• Exercise objective
Search the listing below for the word "Model" and copy each line where it appears.

• Material for the task
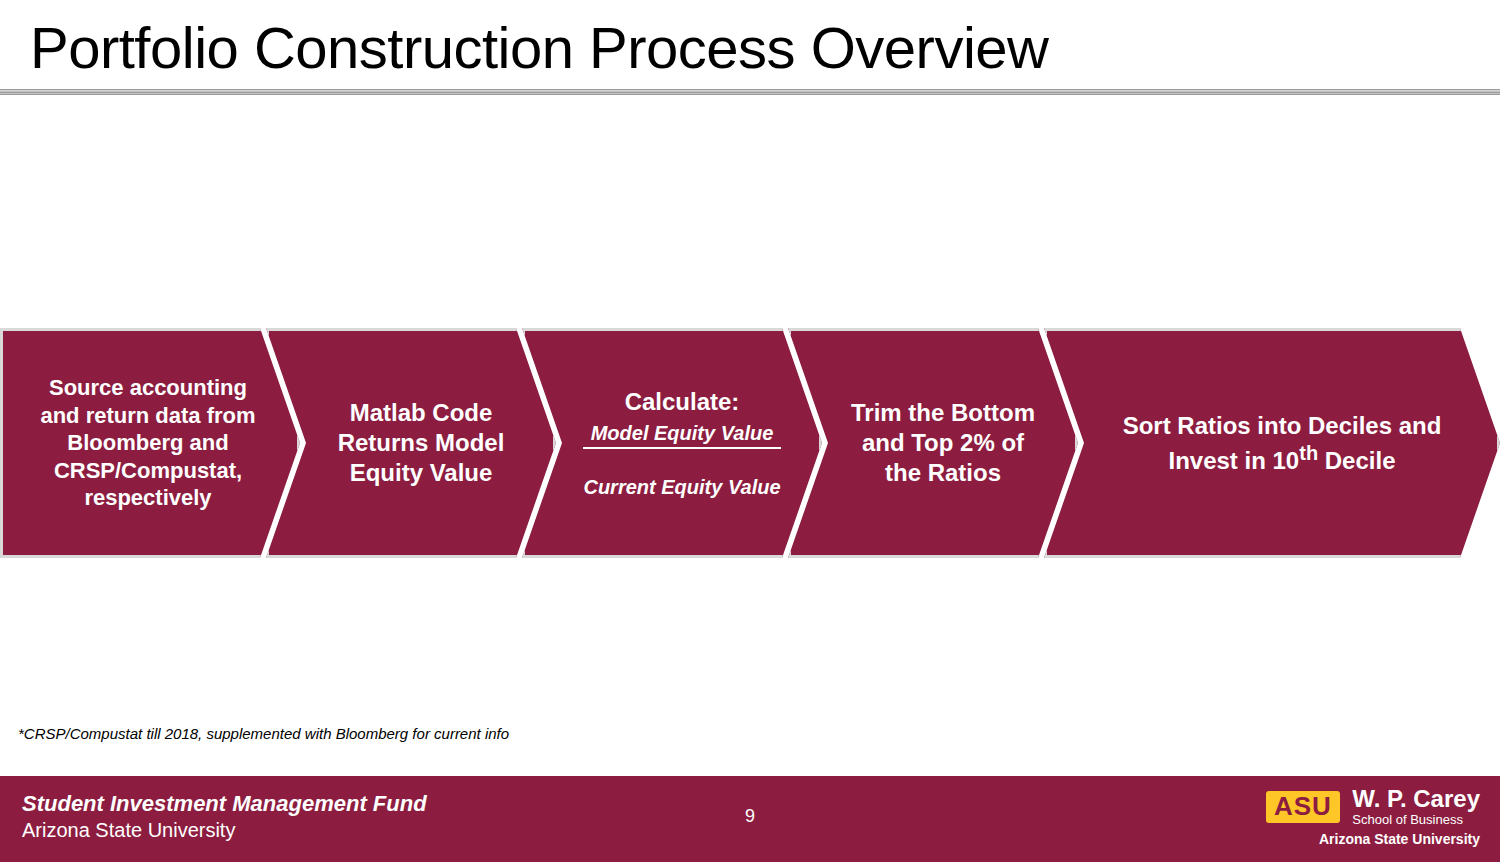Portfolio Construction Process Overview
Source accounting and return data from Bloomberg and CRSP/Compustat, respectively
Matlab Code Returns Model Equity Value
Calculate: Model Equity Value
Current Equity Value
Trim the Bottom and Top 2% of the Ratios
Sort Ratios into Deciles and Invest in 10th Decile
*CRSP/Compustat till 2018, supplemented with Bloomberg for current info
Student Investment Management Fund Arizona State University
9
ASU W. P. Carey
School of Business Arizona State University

==

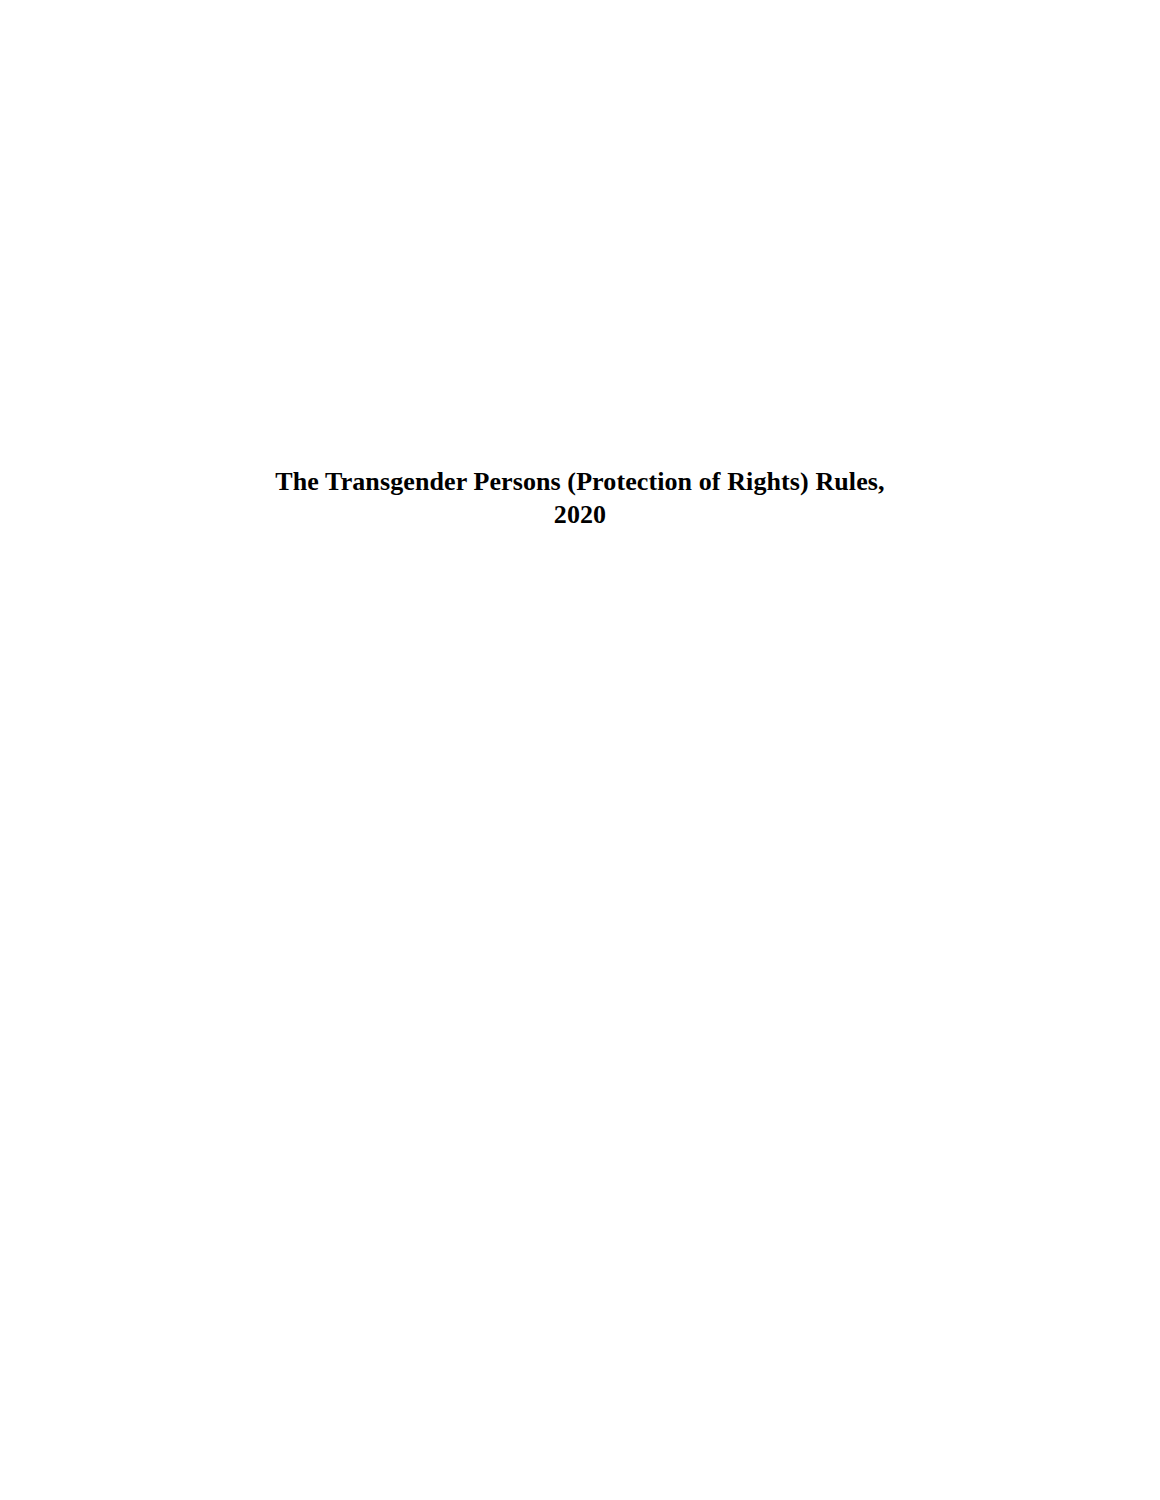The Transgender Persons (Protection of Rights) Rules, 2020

• Written reply
Matlab Code Returns Model Equity Value
Calculate: Model Equity Value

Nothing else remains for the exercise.